Retiring Arizona Prison Watch...


This site was originally started in July 2009 as an independent endeavor to monitor conditions in Arizona's criminal justice system, as well as offer some critical analysis of the prison industrial complex from a prison abolitionist/anarchist's perspective. It was begun in the aftermath of the death of Marcia Powell, a 48 year old AZ state prisoner who was left in an outdoor cage in the desert sun for over four hours while on a 10-minute suicide watch. That was at ASPC-Perryville, in Goodyear, AZ, in May 2009.

Marcia, a seriously mentally ill woman with a meth habit sentenced to the minimum mandatory 27 months in prison for prostitution was already deemed by society as disposable. She was therefore easily ignored by numerous prison officers as she pleaded for water and relief from the sun for four hours. She was ultimately found collapsed in her own feces, with second degree burns on her body, her organs failing, and her body exceeding the 108 degrees the thermometer would record. 16 officers and staff were disciplined for her death, but no one was ever prosecuted for her homicide. Her story is here.
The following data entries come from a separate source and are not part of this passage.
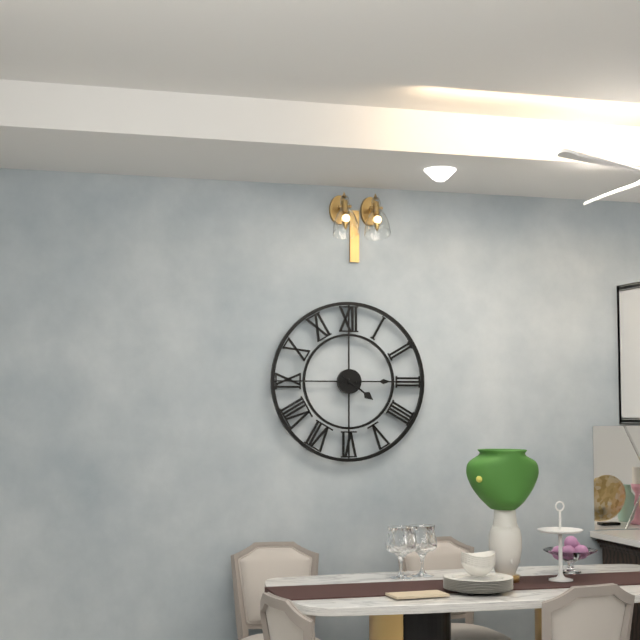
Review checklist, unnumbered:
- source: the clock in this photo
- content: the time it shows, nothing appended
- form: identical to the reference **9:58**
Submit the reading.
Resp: **4:15**
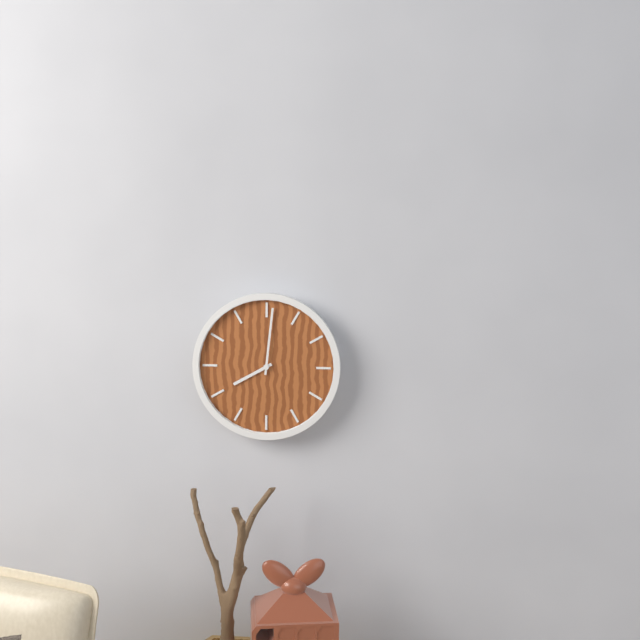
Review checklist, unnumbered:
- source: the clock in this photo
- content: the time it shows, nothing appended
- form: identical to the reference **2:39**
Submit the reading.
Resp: **8:01**
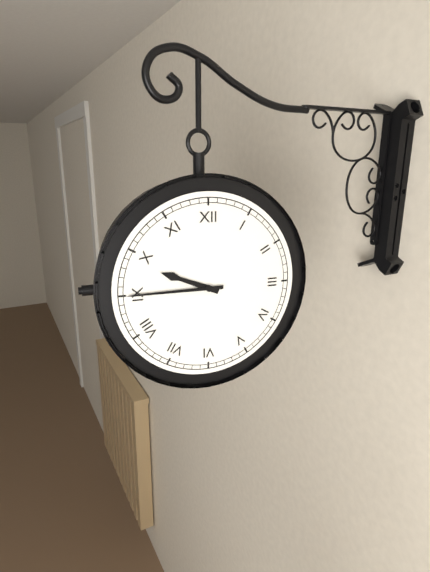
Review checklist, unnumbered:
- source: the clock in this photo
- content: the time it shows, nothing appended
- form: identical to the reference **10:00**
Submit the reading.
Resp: **9:45**
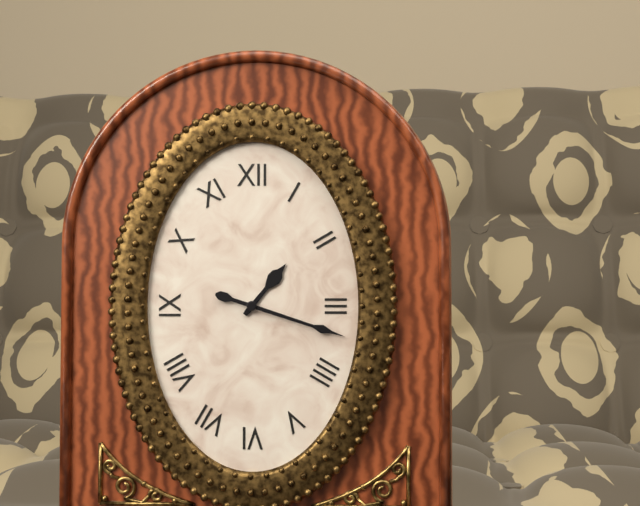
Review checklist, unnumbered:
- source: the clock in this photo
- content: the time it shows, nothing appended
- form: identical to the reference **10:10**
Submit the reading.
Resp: **1:18**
Marcia's death and this blog compelled me to work for the next 5 1/2 years to document and challenge the prison industrial complex in AZ, most specifically as manifested in the Arizona Department of Corrections. I corresponded with over 1,000 prisoners in that time, as well as many of their loved ones, offering all what resources I could find for fighting the AZ DOC themselves - most regarding their health or matters of personal safety.
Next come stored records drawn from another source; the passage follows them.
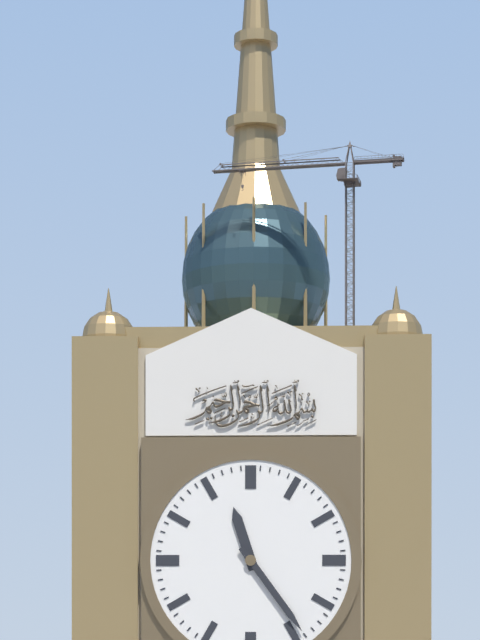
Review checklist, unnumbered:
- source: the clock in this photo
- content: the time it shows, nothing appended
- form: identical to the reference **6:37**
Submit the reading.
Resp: **11:24**
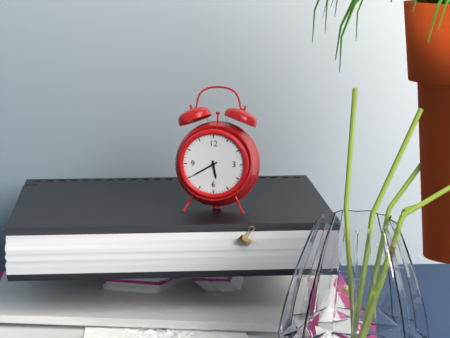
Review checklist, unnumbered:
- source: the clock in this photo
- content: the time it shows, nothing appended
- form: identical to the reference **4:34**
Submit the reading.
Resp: **5:40**
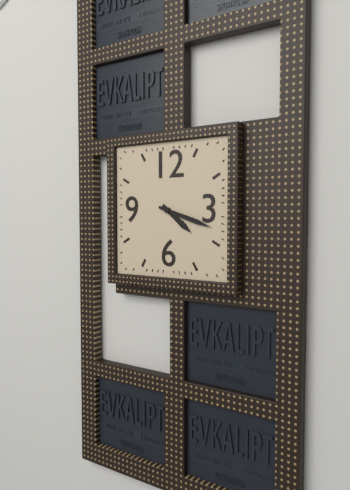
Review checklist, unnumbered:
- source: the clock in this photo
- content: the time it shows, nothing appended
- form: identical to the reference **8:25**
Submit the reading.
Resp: **4:18**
I also began to work with the survivors of prison violence, as I often heard from the loved ones of the dead, and learned their stories. During that time I memorialized the Ghosts of Jan Brewer - state prisoners under her regime who were lost to neglect, suicide or violence - across the city's sidewalks in large chalk murals. Some of that art is here.
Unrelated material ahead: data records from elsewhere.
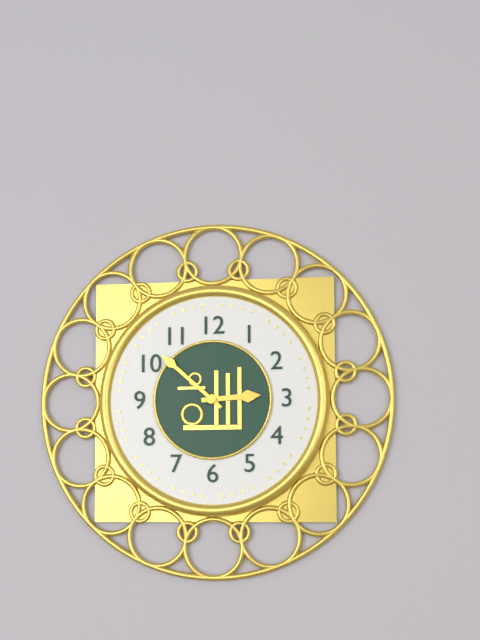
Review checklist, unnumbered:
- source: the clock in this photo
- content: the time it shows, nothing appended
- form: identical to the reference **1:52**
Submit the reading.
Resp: **2:52**
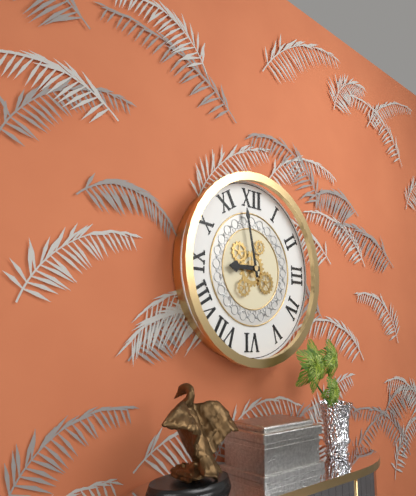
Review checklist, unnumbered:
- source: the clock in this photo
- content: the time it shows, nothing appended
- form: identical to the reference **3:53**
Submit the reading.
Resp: **8:58**
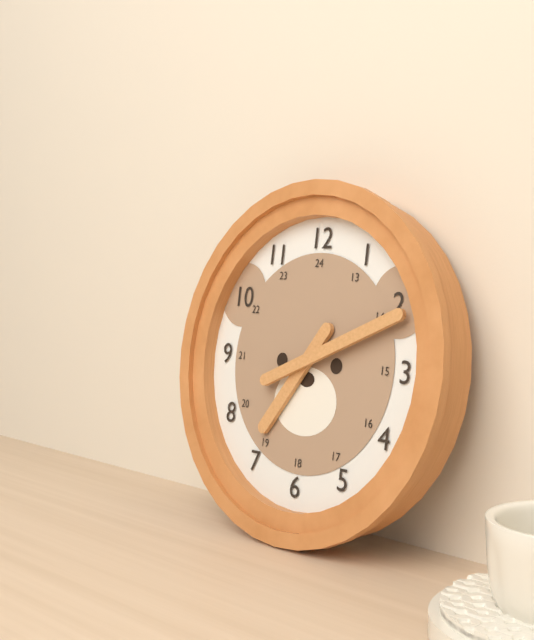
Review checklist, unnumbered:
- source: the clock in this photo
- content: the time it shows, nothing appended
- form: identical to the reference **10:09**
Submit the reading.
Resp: **7:11**
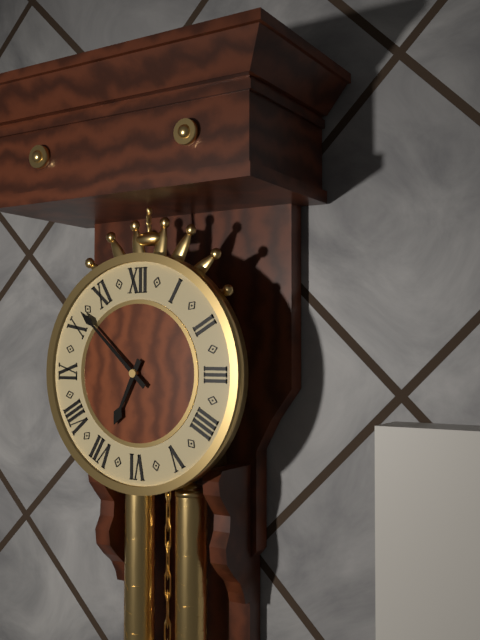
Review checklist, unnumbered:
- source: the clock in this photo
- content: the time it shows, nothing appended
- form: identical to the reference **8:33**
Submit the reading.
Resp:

In November 2014 I left Phoenix abruptly to care for my family. By early 2015 I was no longer keeping up this blog site, save occasional posts about a young prisoner in solitary confinement in Arpaio's jail, Jessie B.

I'm deeply grateful to the prisoners who educated, confided in, and encouraged me throughout the years I did this work. My life has been made all the more rich and meaningful by their engagement.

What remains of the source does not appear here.